**PROBLEM DESCRIPTION**
Could you retype all of the records exactly, leaving out every picture?

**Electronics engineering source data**
_ _ _ _ _
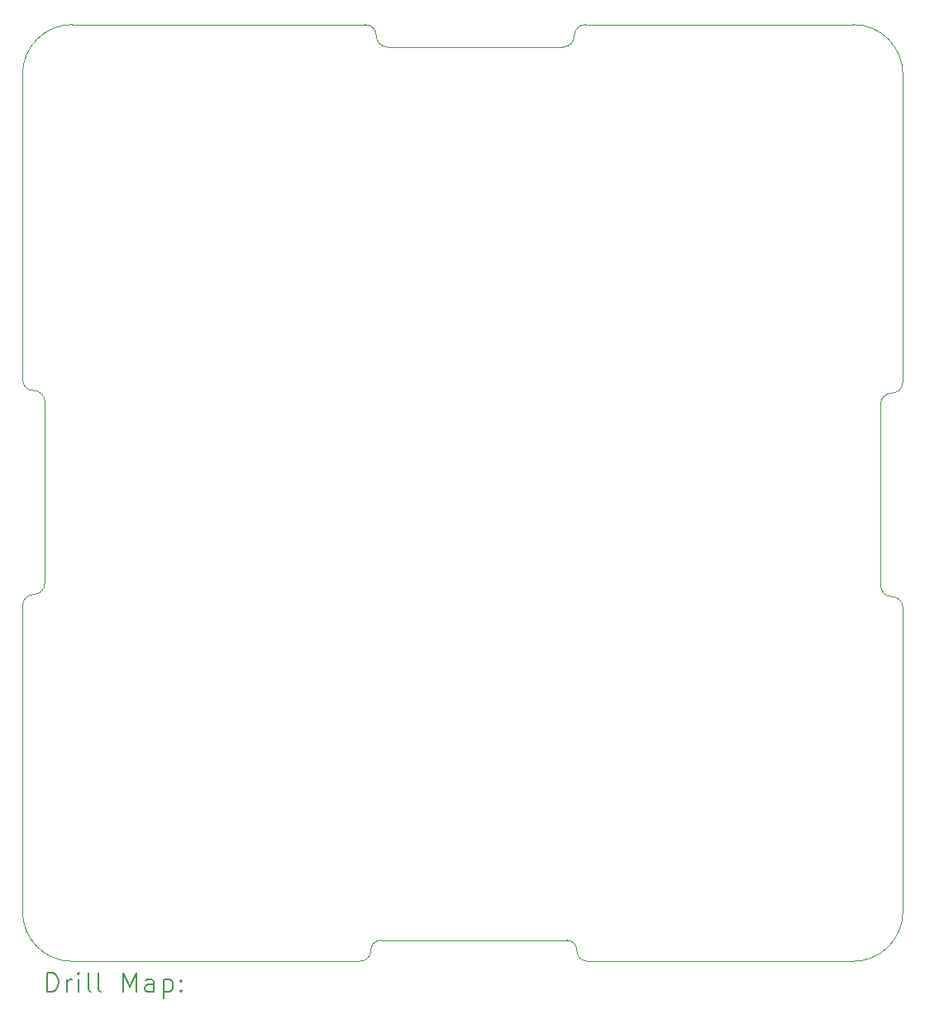
<source format=gbr>
%TF.GenerationSoftware,KiCad,Pcbnew,(6.0.7)*%
%TF.CreationDate,2022-12-20T16:15:47-05:00*%
%TF.ProjectId,obc-db,6f62632d-6462-42e6-9b69-6361645f7063,rev?*%
%TF.SameCoordinates,Original*%
%TF.FileFunction,Drillmap*%
%TF.FilePolarity,Positive*%
%FSLAX45Y45*%
G04 Gerber Fmt 4.5, Leading zero omitted, Abs format (unit mm)*
G04 Created by KiCad (PCBNEW (6.0.7)) date 2022-12-20 16:15:47*
%MOMM*%
%LPD*%
G01*
G04 APERTURE LIST*
%ADD10C,0.100000*%
%ADD11C,0.200000*%
G04 APERTURE END LIST*
D10*
X11430000Y-4699000D02*
G75*
G03*
X10922000Y-5207000I0J-508000D01*
G01*
X14546120Y-4813300D02*
G75*
G03*
X14431822Y-4699000I-114300J0D01*
G01*
X19939000Y-8356600D02*
X19939000Y-5207000D01*
X11150600Y-8559800D02*
G75*
G03*
X11036300Y-8445500I-114300J0D01*
G01*
X11036300Y-10532920D02*
G75*
G03*
X10922000Y-10647222I0J-114300D01*
G01*
X14660422Y-4927600D02*
X16459200Y-4927600D01*
X19431000Y-14287500D02*
G75*
G03*
X19939000Y-13779500I0J508000D01*
G01*
X19824700Y-8470900D02*
G75*
G03*
X19939000Y-8356600I0J114300D01*
G01*
X11430000Y-4699000D02*
X14431822Y-4699000D01*
X10922000Y-10647222D02*
X10922000Y-13779500D01*
X16459200Y-4927600D02*
G75*
G03*
X16573500Y-4813300I0J114300D01*
G01*
X19824700Y-8470900D02*
G75*
G03*
X19710400Y-8585200I0J-114300D01*
G01*
X16687800Y-4699000D02*
G75*
G03*
X16573500Y-4813300I0J-114300D01*
G01*
X16687800Y-4699000D02*
X19431000Y-4699000D01*
X16598900Y-14173200D02*
G75*
G03*
X16713200Y-14287500I114300J0D01*
G01*
X19710400Y-10439400D02*
G75*
G03*
X19824700Y-10553700I114300J0D01*
G01*
X16713200Y-14287500D02*
X19431000Y-14287500D01*
X19710400Y-10439400D02*
X19710400Y-8585200D01*
X19939000Y-13779500D02*
X19939000Y-10668000D01*
X11430000Y-14287500D02*
X14376400Y-14287500D01*
X14592300Y-14071600D02*
X16497300Y-14071600D01*
X14592300Y-14071600D02*
G75*
G03*
X14490700Y-14173200I0J-101600D01*
G01*
X16598900Y-14173200D02*
G75*
G03*
X16497300Y-14071600I-101600J0D01*
G01*
X14376400Y-14287500D02*
G75*
G03*
X14490700Y-14173200I0J114300D01*
G01*
X19939000Y-10668000D02*
G75*
G03*
X19824700Y-10553700I-114300J0D01*
G01*
X14546120Y-4813300D02*
G75*
G03*
X14660422Y-4927600I114300J0D01*
G01*
X11150600Y-8559800D02*
X11150600Y-10418622D01*
X11036300Y-10532920D02*
G75*
G03*
X11150600Y-10418622I0J114300D01*
G01*
X10922000Y-5207000D02*
X10922000Y-8331200D01*
X10922000Y-13779500D02*
G75*
G03*
X11430000Y-14287500I508000J0D01*
G01*
X19939000Y-5207000D02*
G75*
G03*
X19431000Y-4699000I-508000J0D01*
G01*
X10922000Y-8331200D02*
G75*
G03*
X11036300Y-8445500I114300J0D01*
G01*
D11*
X11174619Y-14602976D02*
X11174619Y-14402976D01*
X11222238Y-14402976D01*
X11250809Y-14412500D01*
X11269857Y-14431548D01*
X11279381Y-14450595D01*
X11288905Y-14488690D01*
X11288905Y-14517262D01*
X11279381Y-14555357D01*
X11269857Y-14574405D01*
X11250809Y-14593452D01*
X11222238Y-14602976D01*
X11174619Y-14602976D01*
X11374619Y-14602976D02*
X11374619Y-14469643D01*
X11374619Y-14507738D02*
X11384143Y-14488690D01*
X11393667Y-14479167D01*
X11412714Y-14469643D01*
X11431762Y-14469643D01*
X11498428Y-14602976D02*
X11498428Y-14469643D01*
X11498428Y-14402976D02*
X11488905Y-14412500D01*
X11498428Y-14422024D01*
X11507952Y-14412500D01*
X11498428Y-14402976D01*
X11498428Y-14422024D01*
X11622238Y-14602976D02*
X11603190Y-14593452D01*
X11593667Y-14574405D01*
X11593667Y-14402976D01*
X11727000Y-14602976D02*
X11707952Y-14593452D01*
X11698428Y-14574405D01*
X11698428Y-14402976D01*
X11955571Y-14602976D02*
X11955571Y-14402976D01*
X12022238Y-14545833D01*
X12088905Y-14402976D01*
X12088905Y-14602976D01*
X12269857Y-14602976D02*
X12269857Y-14498214D01*
X12260333Y-14479167D01*
X12241286Y-14469643D01*
X12203190Y-14469643D01*
X12184143Y-14479167D01*
X12269857Y-14593452D02*
X12250809Y-14602976D01*
X12203190Y-14602976D01*
X12184143Y-14593452D01*
X12174619Y-14574405D01*
X12174619Y-14555357D01*
X12184143Y-14536309D01*
X12203190Y-14526786D01*
X12250809Y-14526786D01*
X12269857Y-14517262D01*
X12365095Y-14469643D02*
X12365095Y-14669643D01*
X12365095Y-14479167D02*
X12384143Y-14469643D01*
X12422238Y-14469643D01*
X12441286Y-14479167D01*
X12450809Y-14488690D01*
X12460333Y-14507738D01*
X12460333Y-14564881D01*
X12450809Y-14583928D01*
X12441286Y-14593452D01*
X12422238Y-14602976D01*
X12384143Y-14602976D01*
X12365095Y-14593452D01*
X12546048Y-14583928D02*
X12555571Y-14593452D01*
X12546048Y-14602976D01*
X12536524Y-14593452D01*
X12546048Y-14583928D01*
X12546048Y-14602976D01*
X12546048Y-14479167D02*
X12555571Y-14488690D01*
X12546048Y-14498214D01*
X12536524Y-14488690D01*
X12546048Y-14479167D01*
X12546048Y-14498214D01*
M02*

</source>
_ _ _ _ _
**EXERCISE ANSWER**
<source format=gbr>
%TF.GenerationSoftware,KiCad,Pcbnew,(6.0.7)*%
%TF.CreationDate,2022-12-20T16:15:47-05:00*%
%TF.ProjectId,obc-db,6f62632d-6462-42e6-9b69-6361645f7063,rev?*%
%TF.SameCoordinates,Original*%
%TF.FileFunction,Drillmap*%
%TF.FilePolarity,Positive*%
%FSLAX45Y45*%
G04 Gerber Fmt 4.5, Leading zero omitted, Abs format (unit mm)*
G04 Created by KiCad (PCBNEW (6.0.7)) date 2022-12-20 16:15:47*
%MOMM*%
%LPD*%
G01*
G04 APERTURE LIST*
%ADD10C,0.100000*%
%ADD11C,0.200000*%
G04 APERTURE END LIST*
D10*
X11430000Y-4699000D02*
G75*
G03*
X10922000Y-5207000I0J-508000D01*
G01*
X14546120Y-4813300D02*
G75*
G03*
X14431822Y-4699000I-114300J0D01*
G01*
X19939000Y-8356600D02*
X19939000Y-5207000D01*
X11150600Y-8559800D02*
G75*
G03*
X11036300Y-8445500I-114300J0D01*
G01*
X11036300Y-10532920D02*
G75*
G03*
X10922000Y-10647222I0J-114300D01*
G01*
X14660422Y-4927600D02*
X16459200Y-4927600D01*
X19431000Y-14287500D02*
G75*
G03*
X19939000Y-13779500I0J508000D01*
G01*
X19824700Y-8470900D02*
G75*
G03*
X19939000Y-8356600I0J114300D01*
G01*
X11430000Y-4699000D02*
X14431822Y-4699000D01*
X10922000Y-10647222D02*
X10922000Y-13779500D01*
X16459200Y-4927600D02*
G75*
G03*
X16573500Y-4813300I0J114300D01*
G01*
X19824700Y-8470900D02*
G75*
G03*
X19710400Y-8585200I0J-114300D01*
G01*
X16687800Y-4699000D02*
G75*
G03*
X16573500Y-4813300I0J-114300D01*
G01*
X16687800Y-4699000D02*
X19431000Y-4699000D01*
X16598900Y-14173200D02*
G75*
G03*
X16713200Y-14287500I114300J0D01*
G01*
X19710400Y-10439400D02*
G75*
G03*
X19824700Y-10553700I114300J0D01*
G01*
X16713200Y-14287500D02*
X19431000Y-14287500D01*
X19710400Y-10439400D02*
X19710400Y-8585200D01*
X19939000Y-13779500D02*
X19939000Y-10668000D01*
X11430000Y-14287500D02*
X14376400Y-14287500D01*
X14592300Y-14071600D02*
X16497300Y-14071600D01*
X14592300Y-14071600D02*
G75*
G03*
X14490700Y-14173200I0J-101600D01*
G01*
X16598900Y-14173200D02*
G75*
G03*
X16497300Y-14071600I-101600J0D01*
G01*
X14376400Y-14287500D02*
G75*
G03*
X14490700Y-14173200I0J114300D01*
G01*
X19939000Y-10668000D02*
G75*
G03*
X19824700Y-10553700I-114300J0D01*
G01*
X14546120Y-4813300D02*
G75*
G03*
X14660422Y-4927600I114300J0D01*
G01*
X11150600Y-8559800D02*
X11150600Y-10418622D01*
X11036300Y-10532920D02*
G75*
G03*
X11150600Y-10418622I0J114300D01*
G01*
X10922000Y-5207000D02*
X10922000Y-8331200D01*
X10922000Y-13779500D02*
G75*
G03*
X11430000Y-14287500I508000J0D01*
G01*
X19939000Y-5207000D02*
G75*
G03*
X19431000Y-4699000I-508000J0D01*
G01*
X10922000Y-8331200D02*
G75*
G03*
X11036300Y-8445500I114300J0D01*
G01*
D11*
X11174619Y-14602976D02*
X11174619Y-14402976D01*
X11222238Y-14402976D01*
X11250809Y-14412500D01*
X11269857Y-14431548D01*
X11279381Y-14450595D01*
X11288905Y-14488690D01*
X11288905Y-14517262D01*
X11279381Y-14555357D01*
X11269857Y-14574405D01*
X11250809Y-14593452D01*
X11222238Y-14602976D01*
X11174619Y-14602976D01*
X11374619Y-14602976D02*
X11374619Y-14469643D01*
X11374619Y-14507738D02*
X11384143Y-14488690D01*
X11393667Y-14479167D01*
X11412714Y-14469643D01*
X11431762Y-14469643D01*
X11498428Y-14602976D02*
X11498428Y-14469643D01*
X11498428Y-14402976D02*
X11488905Y-14412500D01*
X11498428Y-14422024D01*
X11507952Y-14412500D01*
X11498428Y-14402976D01*
X11498428Y-14422024D01*
X11622238Y-14602976D02*
X11603190Y-14593452D01*
X11593667Y-14574405D01*
X11593667Y-14402976D01*
X11727000Y-14602976D02*
X11707952Y-14593452D01*
X11698428Y-14574405D01*
X11698428Y-14402976D01*
X11955571Y-14602976D02*
X11955571Y-14402976D01*
X12022238Y-14545833D01*
X12088905Y-14402976D01*
X12088905Y-14602976D01*
X12269857Y-14602976D02*
X12269857Y-14498214D01*
X12260333Y-14479167D01*
X12241286Y-14469643D01*
X12203190Y-14469643D01*
X12184143Y-14479167D01*
X12269857Y-14593452D02*
X12250809Y-14602976D01*
X12203190Y-14602976D01*
X12184143Y-14593452D01*
X12174619Y-14574405D01*
X12174619Y-14555357D01*
X12184143Y-14536309D01*
X12203190Y-14526786D01*
X12250809Y-14526786D01*
X12269857Y-14517262D01*
X12365095Y-14469643D02*
X12365095Y-14669643D01*
X12365095Y-14479167D02*
X12384143Y-14469643D01*
X12422238Y-14469643D01*
X12441286Y-14479167D01*
X12450809Y-14488690D01*
X12460333Y-14507738D01*
X12460333Y-14564881D01*
X12450809Y-14583928D01*
X12441286Y-14593452D01*
X12422238Y-14602976D01*
X12384143Y-14602976D01*
X12365095Y-14593452D01*
X12546048Y-14583928D02*
X12555571Y-14593452D01*
X12546048Y-14602976D01*
X12536524Y-14593452D01*
X12546048Y-14583928D01*
X12546048Y-14602976D01*
X12546048Y-14479167D02*
X12555571Y-14488690D01*
X12546048Y-14498214D01*
X12536524Y-14488690D01*
X12546048Y-14479167D01*
X12546048Y-14498214D01*
M02*

</source>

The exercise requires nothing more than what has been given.